**Problem to solve:**
In the copy you make, keep each entry exactly as it is and leave out all images.

*** Task inputs ***

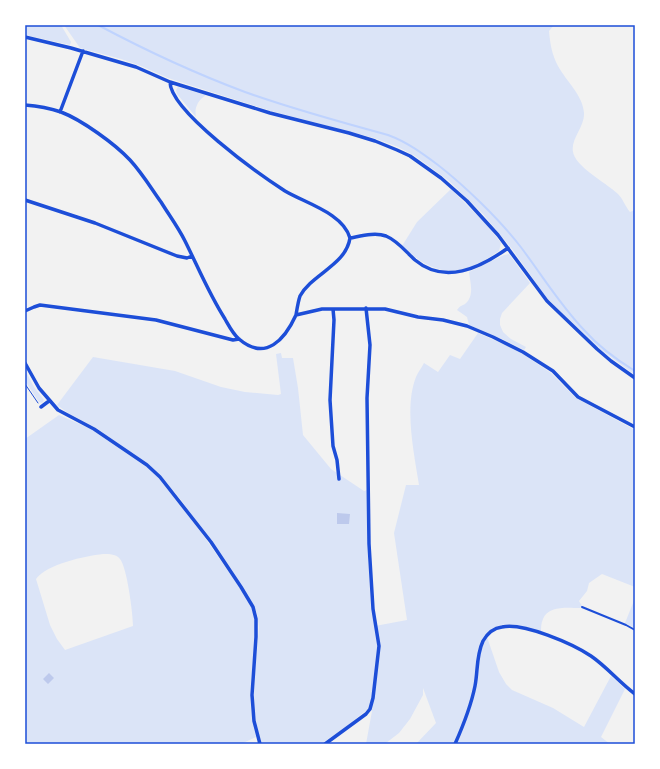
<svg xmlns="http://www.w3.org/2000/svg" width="660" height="769" font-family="'Space Grotesk',sans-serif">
<rect width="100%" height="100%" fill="#f2f2f2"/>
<path fill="#dbe4f7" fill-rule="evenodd" d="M25,25H61L71,42L70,45L25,35Z
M64,25H554L549,31C550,43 552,55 558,66C566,81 583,95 584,113C585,129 565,143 576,159C584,171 607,184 618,194C623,199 625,206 630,212L635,210V375L601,350L559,310L546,297L512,249L483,214L449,181L415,156L398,147L374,138L271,111L168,78L141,66L121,59L80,48Z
M178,87L206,95C198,100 194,108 196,117L177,94L176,90Z
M451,189L486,224L501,243L499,251C461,277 437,279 402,246L417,222Z
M509,254L530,283L502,313L500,319V325L503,332L511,339L526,347L524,350L502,339L469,325L467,317L457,310C460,306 461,306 465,304C475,296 470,282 469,272L504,255Z
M478,333L517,350L551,373L576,398L635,430V587L602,574L589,583L587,591L579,601L582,606L580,608C569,608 548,605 543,619C541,623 541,628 541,632C521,626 502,617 486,634L499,672L506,684L512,690L553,708L584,727L611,676L625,689L601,737L610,744H416L436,723L423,688V695L410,719L399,733L386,743L366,744L372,711L368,709L344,728L321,744H262C248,703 256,669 259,627L257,613L254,607L232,570L181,500L161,476L98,429L68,413L57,405L93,357L175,371L221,387L245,392L278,395L281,394L276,354L281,353L282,358H293L298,388L303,435L331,469L364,491L367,490V538L371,610L375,626L407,620L394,533L406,485H419C414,453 404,407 416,377C418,372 422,367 424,363L438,372L450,355L460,359Z
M25,370L34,387L44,400L42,403L39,402L25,381Z
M59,415L91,429L148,468L159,478L203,535L240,588L252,608L256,626L250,695L251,709L256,737L241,744H25V439ZM103,554C110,554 116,554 120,559C127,567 133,614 133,626L65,650L57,639L50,625L36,579C47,564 85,556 103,554Z
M635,598V628L625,623Z"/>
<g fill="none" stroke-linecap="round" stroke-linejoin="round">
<path stroke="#bfd3fe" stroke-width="2" d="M98,25C145,50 194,73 245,92C292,109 340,122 388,135C407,142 422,153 438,165C465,186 499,219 520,246C542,275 560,305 585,331C599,347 617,360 635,371"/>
</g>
<path fill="#bdc9ec" d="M337,513L350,514L349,524H337Z
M49,673L54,678L48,684L43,679Z"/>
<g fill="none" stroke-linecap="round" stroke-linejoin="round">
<path stroke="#1d4ed8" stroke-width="1" d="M25,384L38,403"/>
<path stroke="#1d4ed8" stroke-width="2" d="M582,607L626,625L635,630"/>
<path stroke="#1d4ed8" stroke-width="3.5" d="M25,37L71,48L136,67L170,82L270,113L349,133L375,141L397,150L410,156L441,178L467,201L498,235L547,301L597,349L611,361L635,378
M170,82C170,111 260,175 285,191C305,203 343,213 350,238
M25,105C37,106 49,108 61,112C82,120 115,144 130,160C142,173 151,188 161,202C169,215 178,227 185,241C198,267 209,294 225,319C229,326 233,334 239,339C266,362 285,339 296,315L322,309H385L418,317L443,320L467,326L493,337L523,352L553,371L578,397L635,427
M60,112L83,51
M25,200L95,223L177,256L187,258L192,256
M333,309L334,320L330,400L333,446L337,460L339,479
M25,311L34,307L40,305L156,320L233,340L239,339
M296,315C297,309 298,302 300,296C312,274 346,265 350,238C361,236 375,232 386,236C398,241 406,252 415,260C445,285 480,268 508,248
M25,363L39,388L58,410L94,429L147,465L160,477L211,542L241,587L253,607L256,619V637L252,695L254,721L260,744
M41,407L49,401
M325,744L366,714L370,709L373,698L379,646L373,609L369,544L367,398L370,345L366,308
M455,744C463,726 471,706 475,686C478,671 476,656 483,641C487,634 494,628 502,627C523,622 573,644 591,656C607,667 619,682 635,694"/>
</g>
<rect width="660" height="769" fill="none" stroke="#ffffff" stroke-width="52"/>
<rect x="26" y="26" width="608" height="717" fill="none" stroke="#1d4ed8" stroke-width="1.5"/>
</svg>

*** End of Task inputs ***

**Output for this exercise:**
<svg xmlns="http://www.w3.org/2000/svg" width="660" height="769" font-family="'Space Grotesk',sans-serif">
<rect width="100%" height="100%" fill="#f2f2f2"/>
<path fill="#dbe4f7" fill-rule="evenodd" d="M25,25H61L71,42L70,45L25,35Z
M64,25H554L549,31C550,43 552,55 558,66C566,81 583,95 584,113C585,129 565,143 576,159C584,171 607,184 618,194C623,199 625,206 630,212L635,210V375L601,350L559,310L546,297L512,249L483,214L449,181L415,156L398,147L374,138L271,111L168,78L141,66L121,59L80,48Z
M178,87L206,95C198,100 194,108 196,117L177,94L176,90Z
M451,189L486,224L501,243L499,251C461,277 437,279 402,246L417,222Z
M509,254L530,283L502,313L500,319V325L503,332L511,339L526,347L524,350L502,339L469,325L467,317L457,310C460,306 461,306 465,304C475,296 470,282 469,272L504,255Z
M478,333L517,350L551,373L576,398L635,430V587L602,574L589,583L587,591L579,601L582,606L580,608C569,608 548,605 543,619C541,623 541,628 541,632C521,626 502,617 486,634L499,672L506,684L512,690L553,708L584,727L611,676L625,689L601,737L610,744H416L436,723L423,688V695L410,719L399,733L386,743L366,744L372,711L368,709L344,728L321,744H262C248,703 256,669 259,627L257,613L254,607L232,570L181,500L161,476L98,429L68,413L57,405L93,357L175,371L221,387L245,392L278,395L281,394L276,354L281,353L282,358H293L298,388L303,435L331,469L364,491L367,490V538L371,610L375,626L407,620L394,533L406,485H419C414,453 404,407 416,377C418,372 422,367 424,363L438,372L450,355L460,359Z
M25,370L34,387L44,400L42,403L39,402L25,381Z
M59,415L91,429L148,468L159,478L203,535L240,588L252,608L256,626L250,695L251,709L256,737L241,744H25V439ZM103,554C110,554 116,554 120,559C127,567 133,614 133,626L65,650L57,639L50,625L36,579C47,564 85,556 103,554Z
M635,598V628L625,623Z"/>
<g fill="none" stroke-linecap="round" stroke-linejoin="round">
<path stroke="#bfd3fe" stroke-width="2" d="M98,25C145,50 194,73 245,92C292,109 340,122 388,135C407,142 422,153 438,165C465,186 499,219 520,246C542,275 560,305 585,331C599,347 617,360 635,371"/>
</g>
<path fill="#bdc9ec" d="M337,513L350,514L349,524H337Z
M49,673L54,678L48,684L43,679Z"/>
<g fill="none" stroke-linecap="round" stroke-linejoin="round">
<path stroke="#1d4ed8" stroke-width="1" d="M25,384L38,403"/>
<path stroke="#1d4ed8" stroke-width="2" d="M582,607L626,625L635,630"/>
<path stroke="#1d4ed8" stroke-width="3.5" d="M25,37L71,48L136,67L170,82L270,113L349,133L375,141L397,150L410,156L441,178L467,201L498,235L547,301L597,349L611,361L635,378
M170,82C170,111 260,175 285,191C305,203 343,213 350,238
M25,105C37,106 49,108 61,112C82,120 115,144 130,160C142,173 151,188 161,202C169,215 178,227 185,241C198,267 209,294 225,319C229,326 233,334 239,339C266,362 285,339 296,315L322,309H385L418,317L443,320L467,326L493,337L523,352L553,371L578,397L635,427
M60,112L83,51
M25,200L95,223L177,256L187,258L192,256
M333,309L334,320L330,400L333,446L337,460L339,479
M25,311L34,307L40,305L156,320L233,340L239,339
M296,315C297,309 298,302 300,296C312,274 346,265 350,238C361,236 375,232 386,236C398,241 406,252 415,260C445,285 480,268 508,248
M25,363L39,388L58,410L94,429L147,465L160,477L211,542L241,587L253,607L256,619V637L252,695L254,721L260,744
M41,407L49,401
M325,744L366,714L370,709L373,698L379,646L373,609L369,544L367,398L370,345L366,308
M455,744C463,726 471,706 475,686C478,671 476,656 483,641C487,634 494,628 502,627C523,622 573,644 591,656C607,667 619,682 635,694"/>
</g>
<rect width="660" height="769" fill="none" stroke="#ffffff" stroke-width="52"/>
<rect x="26" y="26" width="608" height="717" fill="none" stroke="#1d4ed8" stroke-width="1.5"/>
</svg>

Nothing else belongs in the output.